Symphonie Nr. 72 D-Dur
1765/66?
Uraufführungsort: Eisenstadt
Allegro Andante Menuett Andante - Presto
Einiges an dieser Komposition deutet darauf hin, daß es sich bei der Numerierung im Hobokenverzeichnis um einen Irrtum handeln muß. Die Faktur der Musik ist divertimentohaft, das Finale ein Variationssatz. Die Verwendung von vier Hörnern läßt überhaupt nur eine Entstehungszeit von 1763 oder die Wintersaison 1765/66 zu. Nur zu diesen Zeitpunkten standen dem Vizekapellmeister Haydn in der Esterházy-Kapelle vier Hörner zur Verfügung, einer davon war übrigens Carl Franz, der bald zum Virtuosen auf dem Lieblingsinstrument des Fürsten Esterházy, dem Baryton wurde.
Zeittypisch ist die Verbreitung von Stimmensätzen, in denen die dritte und vierte Hornstimme Trompeten zugewiesen wird, um das Stück für anders besetzte Orchester (zum Teil auch mit Pauken, die im Original nicht vorgesehen sind) spielbar zu machen
Die Hornstimmen sind ungemein virtuos und solistisch geführt.

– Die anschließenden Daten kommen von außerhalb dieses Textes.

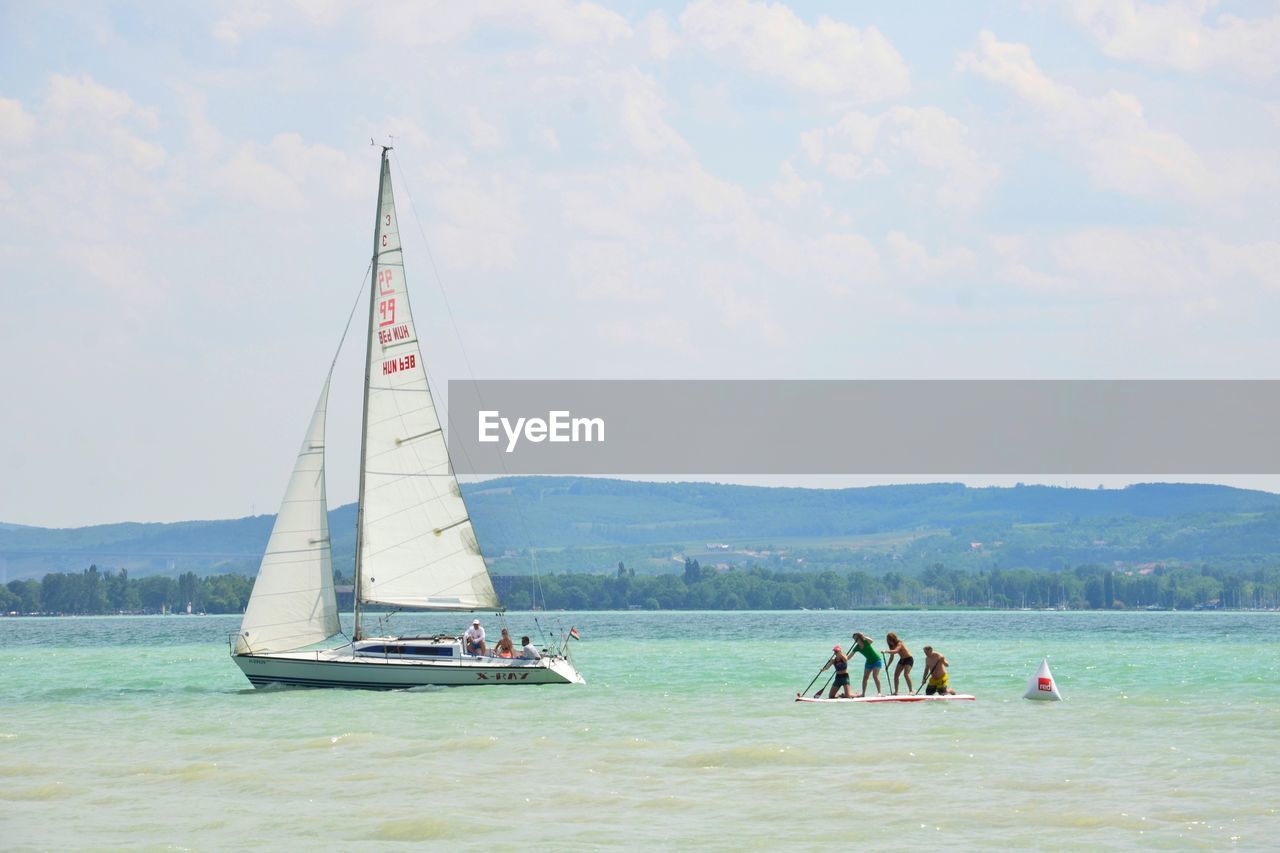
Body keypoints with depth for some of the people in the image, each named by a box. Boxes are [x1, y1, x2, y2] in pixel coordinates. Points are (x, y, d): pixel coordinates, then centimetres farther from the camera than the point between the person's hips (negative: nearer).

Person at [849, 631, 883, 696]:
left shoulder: (865, 642, -19)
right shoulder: (857, 648, -5)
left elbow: (871, 641, -42)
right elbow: (849, 656, -6)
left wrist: (863, 636, -38)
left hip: (876, 660, -7)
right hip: (869, 662, 7)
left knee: (875, 675, -18)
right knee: (865, 677, 5)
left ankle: (879, 693, -17)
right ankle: (863, 693, 14)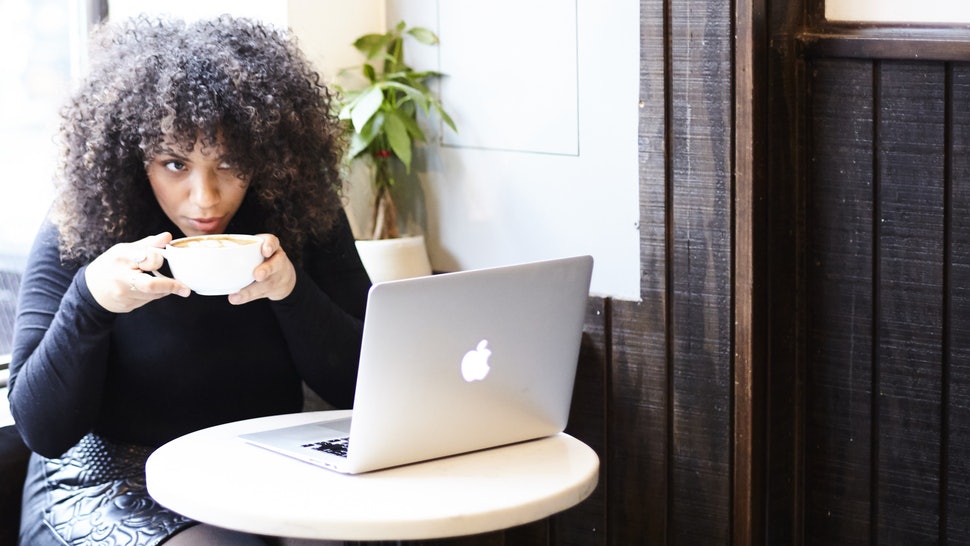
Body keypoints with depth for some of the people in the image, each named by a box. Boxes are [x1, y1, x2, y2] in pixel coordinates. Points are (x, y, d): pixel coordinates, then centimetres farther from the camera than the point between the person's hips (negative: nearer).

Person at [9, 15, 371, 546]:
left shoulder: (306, 220, -3)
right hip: (110, 481, -3)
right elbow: (41, 430, -12)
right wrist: (90, 299, -29)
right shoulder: (75, 236, -9)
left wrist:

Der erste Hornist übernimmt gleich nach den ersten Takten der Exposition des Hauptthemas durch die Streicher die Führung. Immer wieder treten die Hörner mit den Oboen und den Streichern in der Folge in Dialoge ein.
Der große Haydn-Forscher H. C. Robbins Landon imaginierte sich das Werk als Tafelmusik für das Frühstück nach einer fürstlichen Jagd, wozu die Hornsignale freilich wunderbar passen würden. Daß die erste Hornstimme bis zum hohe Fis geführt wird, verstärkt den Eindruck, daß es sich hier jedenfalls um eine PR-Stück für die fürstliche Kapelle gehandelt haben muß.
Im Ton einer Sinfonia concertante bietet dann auch der langsame Satz Gelgenheit zu solistischen Auftritten: Diesmal für die Solovioline und die Flöte, die im ersten Satz geschwiegen hatte. Wir kennen sogar die Namen der Uraufführungs-Musiker: Luigi Tomasini, der als Kammerdiener in fürstlichen Dienst gekommen war, fungierte als Haydns virtuoser Konzertmeister, Franz Sigel der - seiner Qualität bewußte und zu Zeiten recht renitente - Flötist, der hier nebst solitischen Auftritten auch ein kurzes Duett mit Tomasini zu absolvieren hatte. Selbst der Kontrabaß darf in dieser Symphonie aus seiner untergeordneten Rolle heraustreten.
Das Menuett, in dem sich die Hörner zurückmelden, überrascht mit Echowirkungen und einem Trio, das - wie Freiluftmusik - ausschließlich für Bläser gesetzt ist.
Das Finale ist eine Folge von sechs Variationen über einen staccato vorgetragenen Marsch. Die Variationen werden wiederum jeweils von Soloinstrumenten dominiert. Unter anderem schlägt (Variation II) auch die große Stunde des Cellisten - es war Joseph Weigel, ein meisterlicher Spieler, für den Haydn sein erst spät, Mitte des XX. Jahrhunderts wieder aufgefundenes Cellokonzert in C-Dur komponierte. Auch für seinen Kontrabaßisten hat Haydn ja angeblich ein Konzert komponiert, das allerdings sehr zum Ärger der nicht gerade reich mit Sololiteratur beschenkten Kontrabaß-Virtuosen verloren ist. In dieser Symphonie immerhin dominiert das Streicher-Schwergewicht die Variation Nr. IV. in der letzten (Nr. VI) dominieren hingegen Oboen und Hörner im Tonfall des Menuett-Trios. Danach leitet eine Kadenz in einen regelrechten Wirbelwind von einem Presto über, mit dem die Symphonie furios endet. Kehraus hieß ein solches Finale auf dem Tanzboden zu jener Zeit, --vielleicht auch bei Jagdgesellschaften?